Distribution of Clarinase, the medicinal equivalent to Claritin, is apparently being restricted in Taiwan.
Clarinase is the OTC allergy drug of choice for many allergy sufferers in Taiwan. I have used Clarinase regularly (a couple times a month) over the years because it’s a wonderful product. Anybody who has any sort of acute sinus or allergy symptoms knows that this drug is a good thing. But apparently it has been targeted for control for the same reasons that it has been restricted in the US, it’s high content of pseudoephedrine. One tablet of Clarinase has 120 mg of pseudoephedrine, albeit in a time-released formula. The other, the only other, ingredient is 5mg of loratadine, an antihistimine. It should be noted that you can still easily buy products with 60mg of pseudoephedrine/tablet in a non-time-released formula, so it’s hard to understand why this product is being targeted for restriction.

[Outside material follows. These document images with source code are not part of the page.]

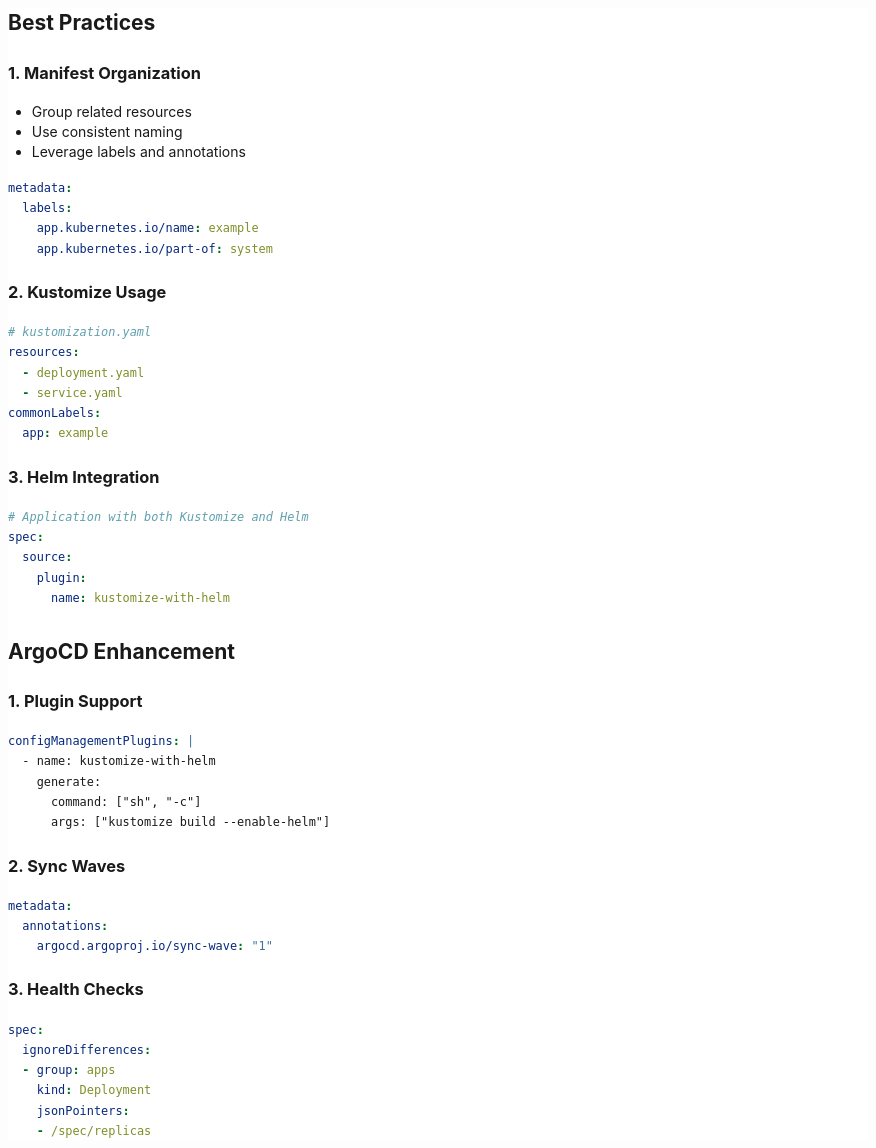 ## Best Practices

### 1. Manifest Organization
- Group related resources
- Use consistent naming
- Leverage labels and annotations
```yaml
metadata:
  labels:
    app.kubernetes.io/name: example
    app.kubernetes.io/part-of: system
```

### 2. Kustomize Usage
```yaml
# kustomization.yaml
resources:
  - deployment.yaml
  - service.yaml
commonLabels:
  app: example
```

### 3. Helm Integration
```yaml
# Application with both Kustomize and Helm
spec:
  source:
    plugin:
      name: kustomize-with-helm
```

## ArgoCD Enhancement

### 1. Plugin Support
```yaml
configManagementPlugins: |
  - name: kustomize-with-helm
    generate:
      command: ["sh", "-c"]
      args: ["kustomize build --enable-helm"]
```

### 2. Sync Waves
```yaml
metadata:
  annotations:
    argocd.argoproj.io/sync-wave: "1"
```

### 3. Health Checks
```yaml
spec:
  ignoreDifferences:
  - group: apps
    kind: Deployment
    jsonPointers:
    - /spec/replicas
```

A few months ago, I found Clarinase increasingly difficult to buy. In Taitung I can’t buy it at all. I was recently back in Kaohsiung, and I went to a couple pharmacies and inquired as to what was going on. The guy in the first pharmacy gave me a line of nonsense that I’d heard before – something about it simply not being sold in Taiwan anymore. I even asked him if I went to a doctor and asked for it if I could get it, and he said no. As I later learned, he was wrong.
A woman in the second pharmacy finally spilled the beans. What’s happening is that these pharmacies are being required to register or account for everything they are selling due to what the government perceives as abuse of this product by what the laoban called teenagers. So, she, as a pharmacy owner, has to, as she put it, ‘pai4 dui4′ or line up or wait for this product. Furthermore, she has to account for what she has sold. That is, she has to sign off on it all.
I should mention that I had to press the issue on this product for her to finally pull it out from behind the counter. It’s being hoarded, apparently.